We all nod silently. It’s not the best news, but at least this is going to die down soon.
Only problem is that fucking hatch.
The entire couch is soaked.
AKA my bed.
I don’t want to bug Tai about it, not now, so I motion for Lacey to head back down the stairs and then the two of us go about trying to close it. It’s tough, and standing on the couch is like standing on a waterbed that sprung a leak, but together we manage to close the hatch.
“Some honeymoon, huh?’ Lacey says, going over to the loveseat and sitting beside my luggage, leaning against it tiredly. There’s a silly face on it now that someone drew with a marker.
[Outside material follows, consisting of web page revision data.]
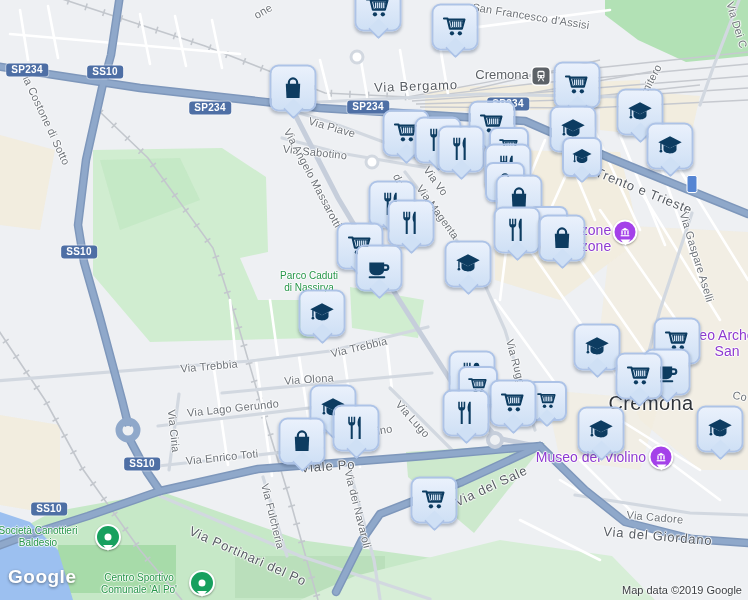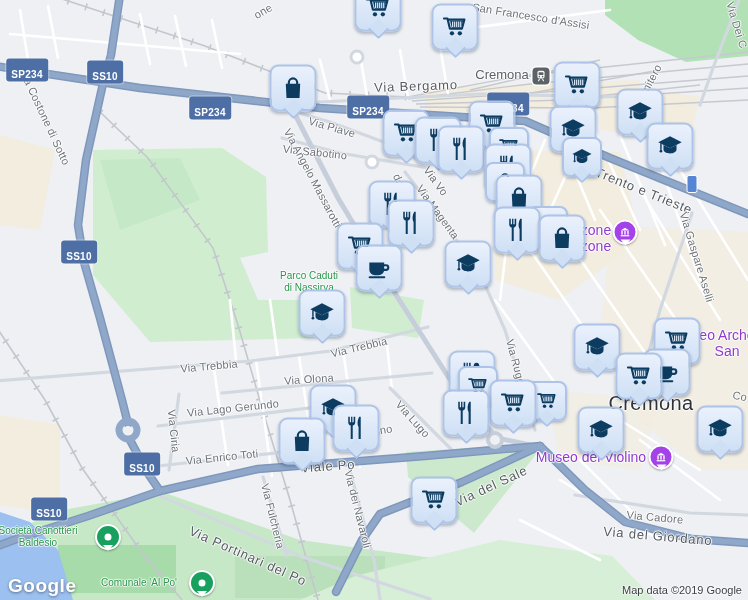--- a/index.html
+++ b/index.html
@@ -11,7 +11,7 @@
       text-shadow:-1px 0 1px #fff,1px 0 1px #fff,0 -1px 1px #fff,0 1px 1px #fff;}
   .road-label.big{font-size:13px;color:#565b62;letter-spacing:.8px;}
   .badge{position:absolute;background:#4e6fa5;color:#fff;font-size:10px;font-weight:bold;
-      padding:10px 5px 2px;border-radius:3px;z-index:8;letter-spacing:.3px;
+      padding:0 5px 2px;border-radius:3px;z-index:8;letter-spacing:.3px;
       box-shadow:0 0 0 1px rgba(255,255,255,.4);}
   .place{position:absolute;transform:translate(-50%,-50%);text-align:center;z-index:7;line-height:1.15;
       text-shadow:-1px 0 1px #fff,1px 0 1px #fff,0 -1px 1px #fff,0 1px 1px #fff;white-space:nowrap;}

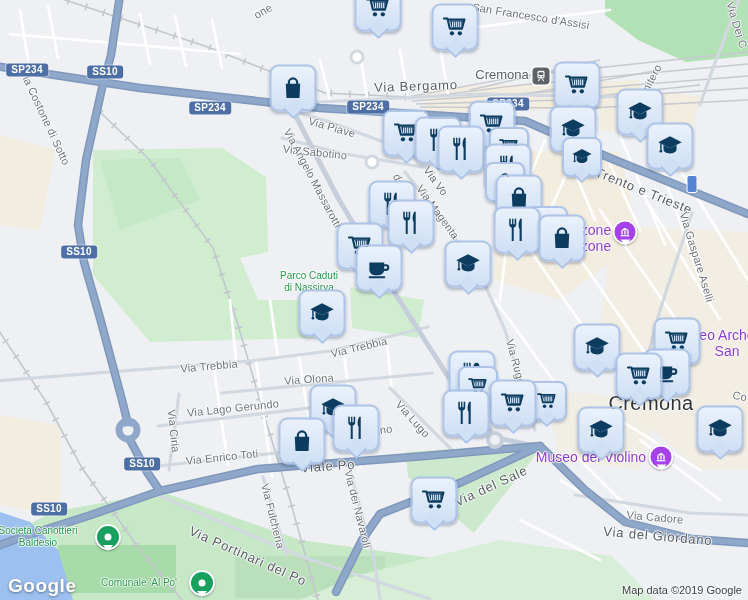--- a/index.html
+++ b/index.html
@@ -49,7 +49,7 @@
   .station svg{width:13px;height:13px;}
   .bus-stop{position:absolute;width:9px;height:16px;border-radius:2.5px;background:#5585d3;
       border:1.5px solid #fff;transform:translate(-50%,-50%);z-index:9;}
-  .google-logo{position:absolute;left:8px;bottom:3px;color:#fff;font-size:19px;font-weight:bold;
+  .google-logo{position:absolute;left:8px;bottom:12px;color:#fff;font-size:19px;font-weight:bold;
       letter-spacing:.5px;text-shadow:0 1px 3px rgba(0,0,0,.45);z-index:50;}
   .attribution{position:absolute;right:6px;bottom:4px;font-size:11px;color:#3b3e42;z-index:50;
       text-shadow:0 0 2px #fff,0 0 2px #fff,0 0 3px #fff;}

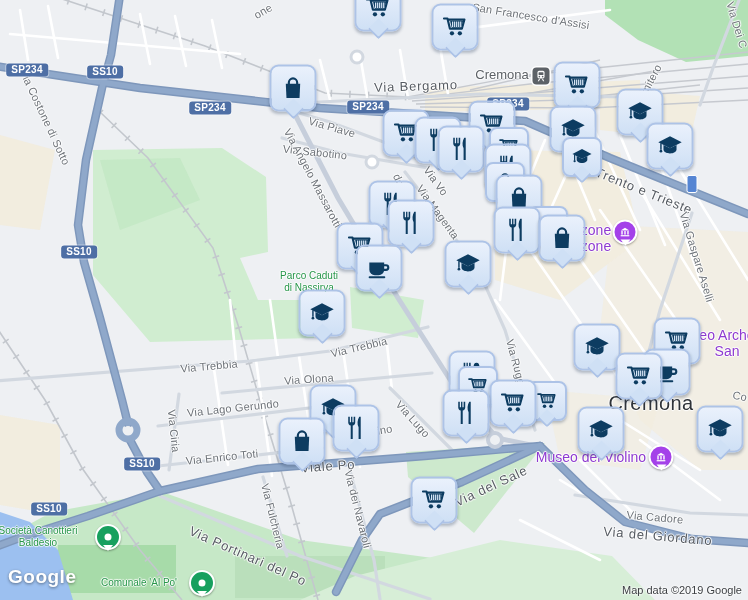--- a/index.html
+++ b/index.html
@@ -226,6 +226,7 @@
         <div>Baldesio</div>
       </div>
       <div class="place place--park" style="left: 139px; top: 583px;">
+        <div>Centro Sportivo</div>
         <div>Comunale 'Al Po'</div>
       </div>
       <div class="place place--museum" style="left: 596px; top: 238px;">

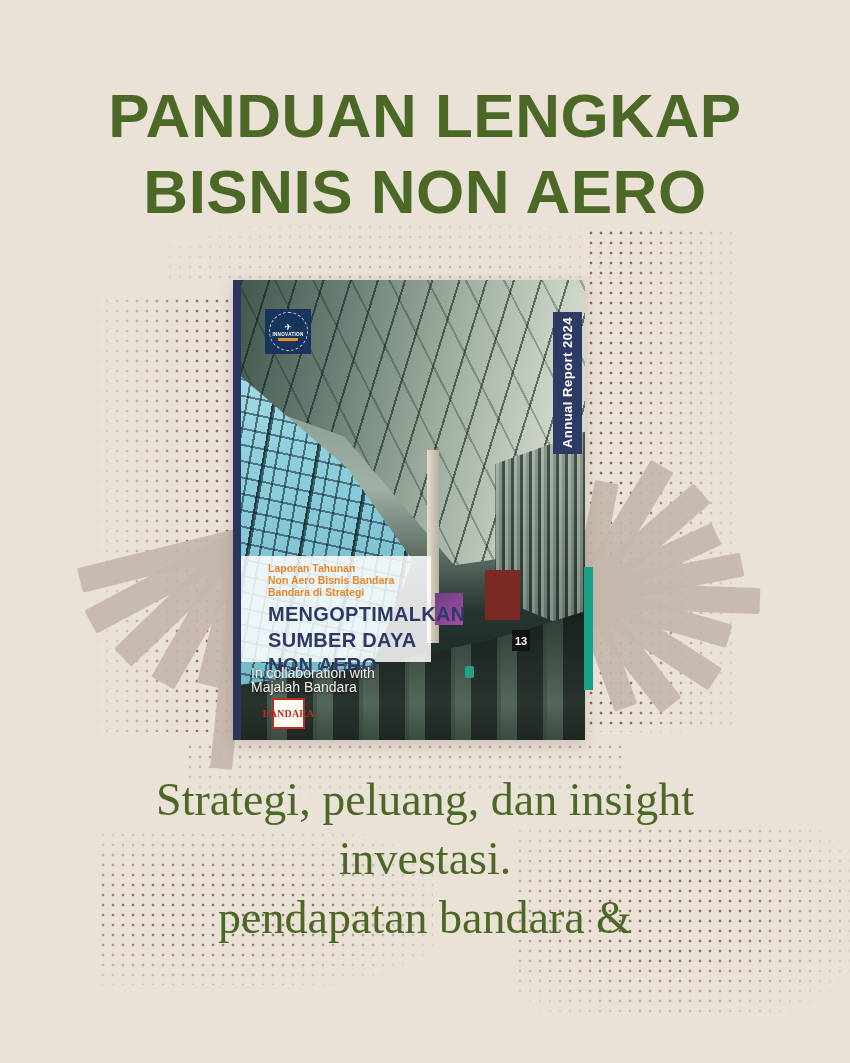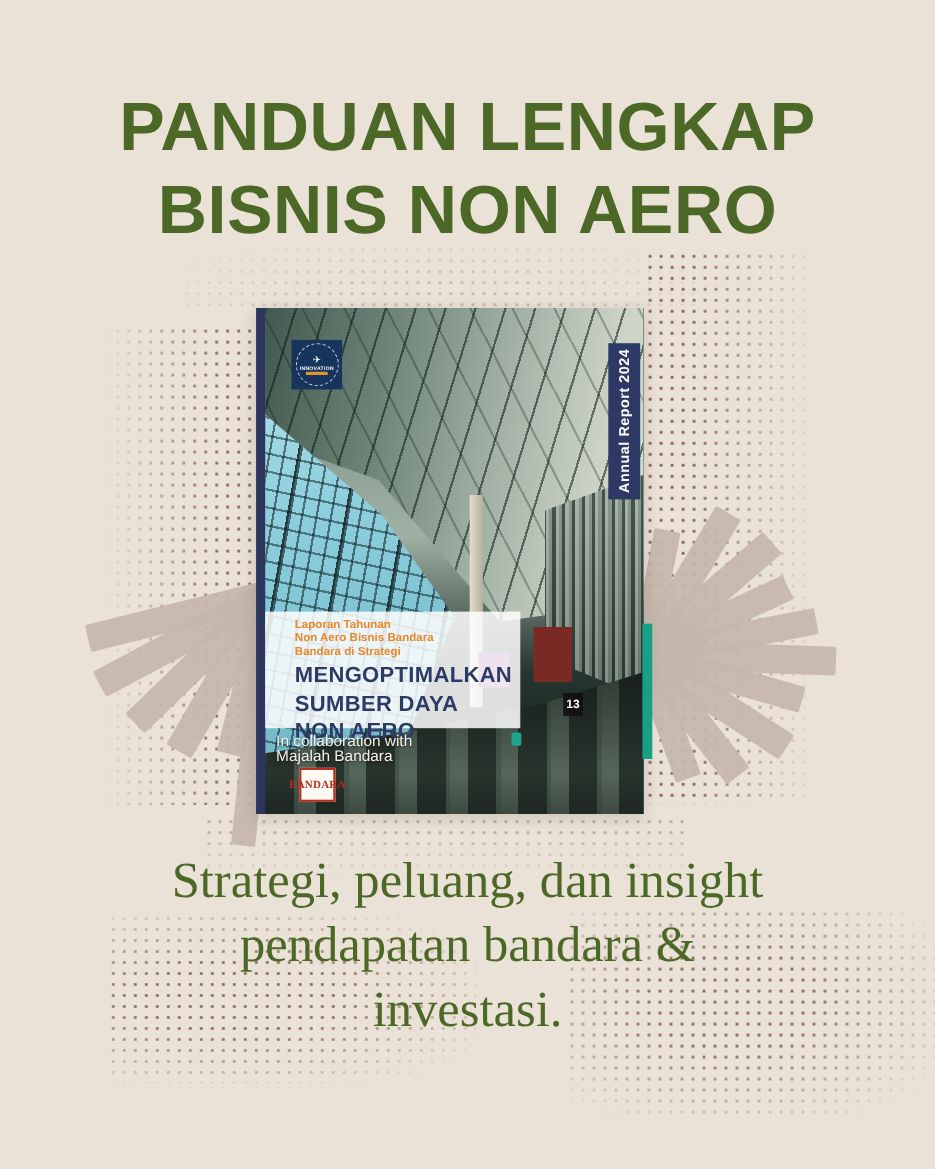--- a/index.html
+++ b/index.html
@@ -132,7 +132,7 @@
   .teal-strip{position:absolute;left:584px;top:567px;width:9px;height:123px;background:#17A084;z-index:5;}
 
   
-  .white-band{position:absolute;left:8px;top:276px;width:232px;height:106px;
+  .white-band{position:absolute;left:8px;top:276px;width:190px;height:106px;
     background:rgba(255,255,255,.85);padding:6px 8px 6px 27px;box-sizing:border-box;}
   .eyebrow{color:#E8872B;font-size:10.5px;line-height:12px;font-weight:bold;}
   .cover-title{color:#2E3A66;font-size:20px;line-height:25.5px;font-weight:800;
I wiped half of it off and then left it, figuring it’s probably Tai’s handiwork. Serves me right for packing so damn much, especially since I’ve pretty much been wearing the same clothes day in and day out.
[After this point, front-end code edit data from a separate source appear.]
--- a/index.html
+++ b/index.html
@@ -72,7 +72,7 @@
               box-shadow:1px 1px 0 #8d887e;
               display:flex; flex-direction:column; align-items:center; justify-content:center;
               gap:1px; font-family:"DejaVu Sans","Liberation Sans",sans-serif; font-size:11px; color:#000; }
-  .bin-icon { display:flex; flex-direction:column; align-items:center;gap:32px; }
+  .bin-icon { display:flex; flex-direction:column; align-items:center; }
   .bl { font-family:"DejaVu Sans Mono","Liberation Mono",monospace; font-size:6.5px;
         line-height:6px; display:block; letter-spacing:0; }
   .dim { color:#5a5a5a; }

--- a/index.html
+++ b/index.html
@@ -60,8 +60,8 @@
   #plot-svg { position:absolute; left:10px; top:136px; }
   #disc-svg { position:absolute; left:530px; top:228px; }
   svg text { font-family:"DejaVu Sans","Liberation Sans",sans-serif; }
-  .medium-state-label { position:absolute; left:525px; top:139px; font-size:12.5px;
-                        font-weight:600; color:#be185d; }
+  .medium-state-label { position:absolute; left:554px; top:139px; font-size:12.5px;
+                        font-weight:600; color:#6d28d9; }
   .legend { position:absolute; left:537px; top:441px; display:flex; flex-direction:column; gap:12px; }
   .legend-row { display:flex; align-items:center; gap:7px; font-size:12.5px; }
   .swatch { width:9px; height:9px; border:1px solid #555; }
“Well, you did want an adventure,” I tell her, leaning against the galley.
Oh shit, the soup!
I turn around and start stirring it, though half seems to have burned at the bottom.
“Ugh,” I moan. I’m not sure I can salvage this. I might have to start again.
“We never did learn the home domesticity skills, did we?” Lacey comments.
“Nope,” I admit, dumping the soup in the garbage. “Though you have to admit that I do some mean scrambled eggs. And you do some pretty fine loaves of bread.”
“I suppose that’s the extent of what mom taught us,” she says. “Though I learned how to make bread when I lived with my old roommate in Portland.”
“And I learned my scrambled eggs from YouTube.”
The secret is a dash of curry spice.
“I wonder what mom really wanted for us,” Lacey muses, bracing herself as the boat slams down another wave. It’s rare to see her this reflective and I like that fact that she’s talking to me, so I don’t want to screw it up like I usually do.
“I’m sure she just wanted us to be happy,” I say carefully. “I mean, off the bat, both mom and dad knew we had no interest in the family business.”
“None at all. You were all whales and I was all plants. Actually, at the time, it was roses.”
“I remember your rose garden behind the house,” I tell her. It was small but you could walk through it and Lacey had meticulously pruned all her roses to showroom status. I think she was maybe sixteen at the time.
Lacey is silent for a moment, apparently lost in the memory, as I get a new can of soup. Then she adjusts her glasses and looks at me.
“Are you?”
I glance at her. “Am I what?”
“Happy.”
The soup slides out of the can and into the pan with a plop.
Perfect punctuation.
“Happy?” I repeat, not sure what to do with that question. “Of course I am.”
Of course I am.
“That’s what I thought,” she says after a moment. “How could you not be?”
I want to bring up, you know, what I’ve been talking about since I got here which is my bad luck streak, but there’s no point in bringing it up. I can tell that Lacey wants to argue, wants to prove some point, and I’m just going to let her at this point. I don’t have it in me to fight.
So I just smile at her and start humming a song that’s been in my head as I stir the soup, and she eventually sighs and goes to her cabin.
“Dinner will be ready soon,” I call over my shoulder, but I don’t think she cares.
Turns out, no one was hungry anyway, including myself. All the waves and rocking makes you feel extremely nauseous when you’re down below, so I stay up top with my life jacket on, keeping out of the way. Tai and Richard are constantly running around and adjusting things, but other than that, the waves are getting smaller and things are starting to calm down.
Then night falls.
Lacey and Richard take their shift, both of them wearing lifejackets, clipped in for safety. Richard insisted on Lacey staying down below, but Lacey insisted otherwise and she’s definitely the domineering one in that relationship.